Le président égyptien a réuni ses principaux responsables économiques pour réaffirmer la priorité donnée à la consolidation des réserves en devises et à la réduction de la dette extérieure, alors que la Banque centrale affiche des indicateurs jugés encourageants.
Le président Abdel Fattah Al-Sissi a présidé, samedi 13 septembre, une réunion axée sur la stabilité économique de l’Égypte, en présence du premier ministre Mostafa Madbouly, du gouverneur de la Banque centrale, Hassan Abdallah, et du conseiller présidentiel aux affaires financières, le général Ahmed Al-Chazly. Les échanges ont porté sur l’évolution des réserves stratégiques en devises, la gestion de la dette extérieure et les moyens de soutenir le financement des projets de développement.

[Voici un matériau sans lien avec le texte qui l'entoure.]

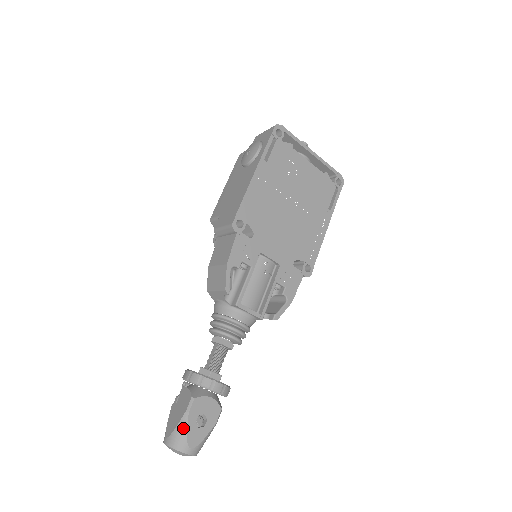
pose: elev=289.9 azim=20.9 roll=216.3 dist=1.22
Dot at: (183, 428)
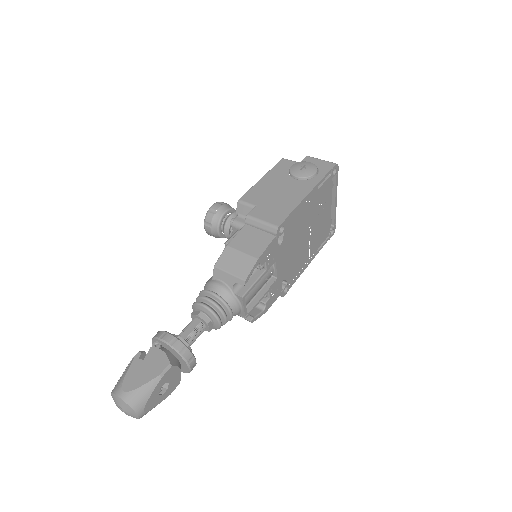
Dot at: (149, 390)
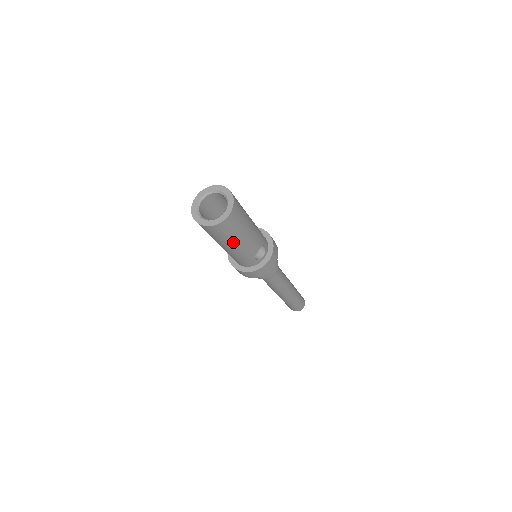
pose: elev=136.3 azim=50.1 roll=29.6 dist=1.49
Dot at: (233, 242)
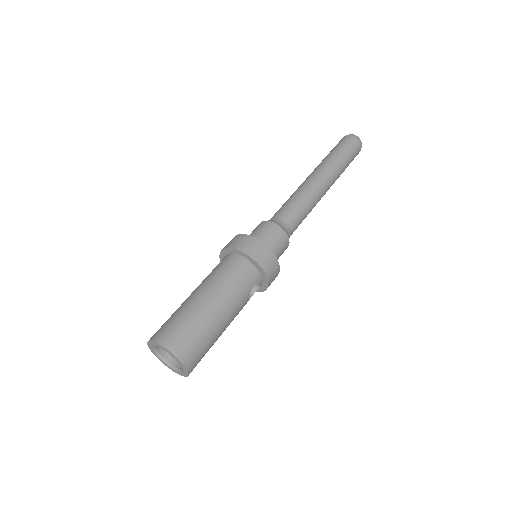
Dot at: occluded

Selon Hassan Abdallah, les recettes locales en devises auraient atteint en août 2025 un niveau record, permettant de couvrir l’ensemble des engagements financiers du pays tout en dégageant un excédent. Le gouverneur a précisé que le ratio de la dette extérieure rapporté au PIB restait dans une zone jugée « sûre ».
Al-Sissi a, pour sa part, insisté sur la nécessité d’accroître les réserves en devises afin de garantir l’approvisionnement en biens stratégiques, réduire la dépendance à l’endettement extérieur et préserver la flexibilité du régime de change. Il a également souligné l’importance de sécuriser les financements nécessaires aux projets de développement.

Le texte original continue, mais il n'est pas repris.